| KUTIPAN TEKS |
**********
TEL AVIV (Arrahmah.id) – Militer “Israel” memperkuat pertahanannya setelah serangan udara mematikan terhadap konsulat Iran di Damaskus menuai ancaman pembalasan, kata militer, dengan menambah jumlah tentara dan menyiapkan tentara cadangan untuk mengoperasikan pertahanan udara.
“Kami memperkuat kesiagaan unit-unit tempur, jika diperlukan,” kata juru bicara militer “Israel” Daniel Hagari pada Kamis (4/4/2024), seperti dilaporkan Al Jazeera.
“Kami telah memperkuat sistem pertahanan dan kami memiliki pesawat yang disiapkan untuk pertahanan dan siap untuk menyerang dalam berbagai skenario.”
Militer “Israel” juga mengumumkan bahwa mereka telah menghentikan cuti bagi unit-unit tempur dan memblokir sinyal GPS di beberapa bagian negara itu, yang dimaksudkan untuk mempertahankan diri dari senjata-senjata berpemandu, seperti rudal dan pesawat tak berawak.
**********
| DATA TERCATAT |
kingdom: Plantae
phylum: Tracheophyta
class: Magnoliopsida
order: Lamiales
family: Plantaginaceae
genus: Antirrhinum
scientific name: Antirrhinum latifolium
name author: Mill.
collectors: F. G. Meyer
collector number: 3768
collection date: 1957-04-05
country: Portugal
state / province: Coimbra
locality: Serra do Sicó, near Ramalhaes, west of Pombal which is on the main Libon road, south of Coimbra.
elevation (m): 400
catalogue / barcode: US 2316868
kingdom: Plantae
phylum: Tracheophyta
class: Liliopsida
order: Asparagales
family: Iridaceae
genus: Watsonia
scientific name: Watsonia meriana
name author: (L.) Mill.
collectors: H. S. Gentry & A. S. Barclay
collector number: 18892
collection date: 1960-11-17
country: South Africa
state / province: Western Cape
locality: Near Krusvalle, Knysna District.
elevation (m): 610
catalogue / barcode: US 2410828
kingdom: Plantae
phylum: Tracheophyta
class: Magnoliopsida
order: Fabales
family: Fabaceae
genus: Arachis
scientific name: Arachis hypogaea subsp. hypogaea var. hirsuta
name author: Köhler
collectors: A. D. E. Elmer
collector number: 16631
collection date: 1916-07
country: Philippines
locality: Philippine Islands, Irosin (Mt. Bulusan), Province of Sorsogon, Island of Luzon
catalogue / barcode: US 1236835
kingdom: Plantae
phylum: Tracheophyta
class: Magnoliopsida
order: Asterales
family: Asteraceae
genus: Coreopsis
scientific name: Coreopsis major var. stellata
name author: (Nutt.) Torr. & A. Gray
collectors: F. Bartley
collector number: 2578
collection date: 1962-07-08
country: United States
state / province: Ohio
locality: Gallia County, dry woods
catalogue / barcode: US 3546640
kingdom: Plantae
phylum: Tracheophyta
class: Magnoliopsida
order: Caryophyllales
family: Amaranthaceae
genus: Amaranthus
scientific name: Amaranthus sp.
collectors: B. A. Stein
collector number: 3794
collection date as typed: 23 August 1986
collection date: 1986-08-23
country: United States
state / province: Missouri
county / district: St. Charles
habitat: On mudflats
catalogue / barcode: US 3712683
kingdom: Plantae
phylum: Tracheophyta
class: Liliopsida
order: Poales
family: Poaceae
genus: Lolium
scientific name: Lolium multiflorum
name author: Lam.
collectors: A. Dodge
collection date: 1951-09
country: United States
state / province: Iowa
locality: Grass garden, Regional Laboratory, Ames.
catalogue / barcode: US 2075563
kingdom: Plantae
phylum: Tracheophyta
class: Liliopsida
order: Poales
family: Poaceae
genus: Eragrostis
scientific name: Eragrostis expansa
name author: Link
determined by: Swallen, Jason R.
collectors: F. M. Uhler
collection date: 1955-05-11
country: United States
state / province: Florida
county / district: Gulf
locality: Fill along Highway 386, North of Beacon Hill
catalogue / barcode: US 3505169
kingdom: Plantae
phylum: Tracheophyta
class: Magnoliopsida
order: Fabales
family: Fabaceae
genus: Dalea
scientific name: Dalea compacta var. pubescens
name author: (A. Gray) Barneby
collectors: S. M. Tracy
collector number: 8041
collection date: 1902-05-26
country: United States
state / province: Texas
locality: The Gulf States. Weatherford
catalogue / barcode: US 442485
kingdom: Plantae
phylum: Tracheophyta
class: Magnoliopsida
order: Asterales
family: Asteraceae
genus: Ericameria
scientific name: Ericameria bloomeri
**********
| TUGAS WAJIB |
[1] Salin bagian berita tentang kesiagaan militer Israel persis sama, mulai dari kata-kata "TEL AVIV (Arrahmah.id)" dan berhenti setelah "mengoperasikan pertahanan udara.".
[2] Tulis lanjutan berita tentang kesiagaan militer Israel, dimulai setelah kalimat terakhirnya.
Item-item ini sama sekali tidak berkaitan dengan berita tentang kesiagaan militer Israel.

| JAWABAN |
[1]
TEL AVIV (Arrahmah.id) – Militer “Israel” memperkuat pertahanannya setelah serangan udara mematikan terhadap konsulat Iran di Damaskus menuai ancaman pembalasan, kata militer, dengan menambah jumlah tentara dan menyiapkan tentara cadangan untuk mengoperasikan pertahanan udara.

[2]
“Tentara [Israel] sedang berperang dan masalah pengerahan pasukan terus ditinjau sesuai kebutuhan,” kata pihak militer saat mengumumkan penangguhan cuti tersebut.
Ketegangan telah meradang akibat serangan pada Senin terhadap konsulat Iran di Damaskus yang menewaskan sedikitnya 13 orang, menurut media pemerintah Iran.
Di antara korban tewas terdapat tujuh anggota Garda Revolusi Iran, dua di antaranya adalah jenderal.
“Israel” menolak untuk mengomentari serangan tersebut, yang menandakan eskalasi kampanye “Israel” terhadap proksi regional Iran yang berisiko memicu perang yang lebih luas.
Pemimpin Tertinggi Iran Ayatollah Ali Khamenei berjanji dalam sebuah pesan di media sosial bahwa “dengan pertolongan Allah, kami akan membuat Zionis bertobat atas kejahatan agresi mereka terhadap konsulat Iran di Damaskus”.
Militer “Israel” telah menyerang Suriah selama lebih dari satu dekade, mengambil keuntungan dari kekacauan di negara tersebut setelah perang yang dimulai pada 2011.
Serangan-serangan tersebut telah meningkat sejak 2017 -hampir menjadi kejadian mingguan- untuk menargetkan kehadiran dan pengaruh Iran yang meningkat di Suriah setelah bertahun-tahun dukungan Teheran terhadap pemerintahan Bashar Asad.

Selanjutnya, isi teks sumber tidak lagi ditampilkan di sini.